Metastasis: Leveraging transcriptomics to identify potential therapeutics

By April 18, 2018April 23rd, 2021Publications

Five-year survival rates for patients whose cancer has metastasized are dramatically lower than for those with localized disease. However, few therapeutic development efforts specifically focus on inhibiting the process of metastasis.

 

Here we perform a systematic pan-cancer analysis of RNA-seq data from The Cancer Genome Atlas to identify targetable gene expression changes in primary tumors that confer metastatic potential. In 4,844 patients comprising 13 different cancer types, we construct a gene expression signature that captures consistent pan-cancer alterations that differ between primary tumors associated with node-negative disease with no recorded distant metastasis (N0 not M1) and primary tumors from patients with node-positive disease (N1, N2, or N3). In order to identify potential therapeutic targets, we query this metastasis signature against drug-induced transcriptomic signatures from CMAP and LINCS. Among the top candidates is Chembl410456, which modulates the TGFβ and Wnt/β-catenin signaling pathways, among others.

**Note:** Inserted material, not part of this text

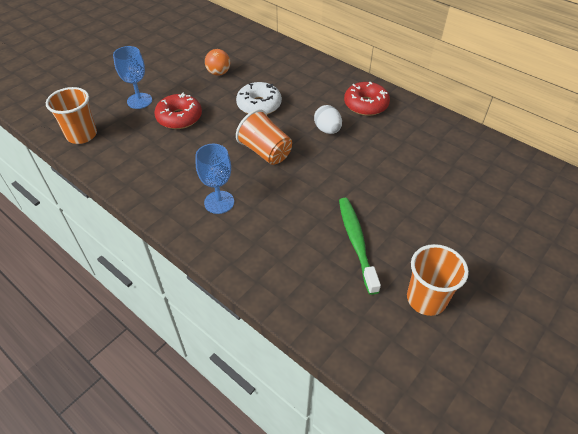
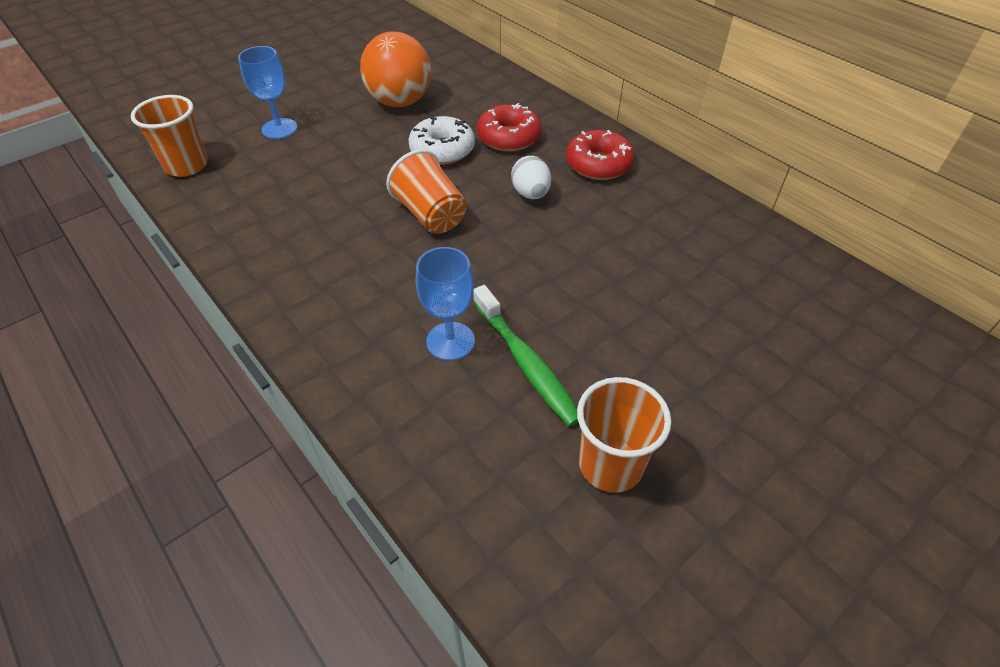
camera: 10 degrees right, 0 degrees up
(179, 118) = (325, 156): red donut -> red donut (509, 137)
(218, 73) = (400, 102): orange ball -> orange ball, size x1.88
(219, 202) = (341, 278): blue goblet -> blue goblet (450, 341)
(356, 242) = (525, 362): green toothbrush -> green toothbrush turned 150 degrees clockwise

Genes upregulated in metastatic primary tumors and downregulated by Chembl410456 include SERPINE1 and TWIST1. We observe that low SERPINE1 and TWIST1 expression also associate with improved prognosis in multiple cancers, including colon adenocarcinoma (p=0.007 and p=0.014, respectively). Other top-ranked drugs also target the TGFβ signaling pathway. To summarize, we leverage public RNA-seq data to identify a pan-cancer metastatic signature that can be interrogated to systematically identify potential therapeutics that target metastasis. Building on this, we pinpoint antimetastasis drug candidates including several with mechanisms of action involving modulation of TGFβ and/or Wnt/β-catenin pathways.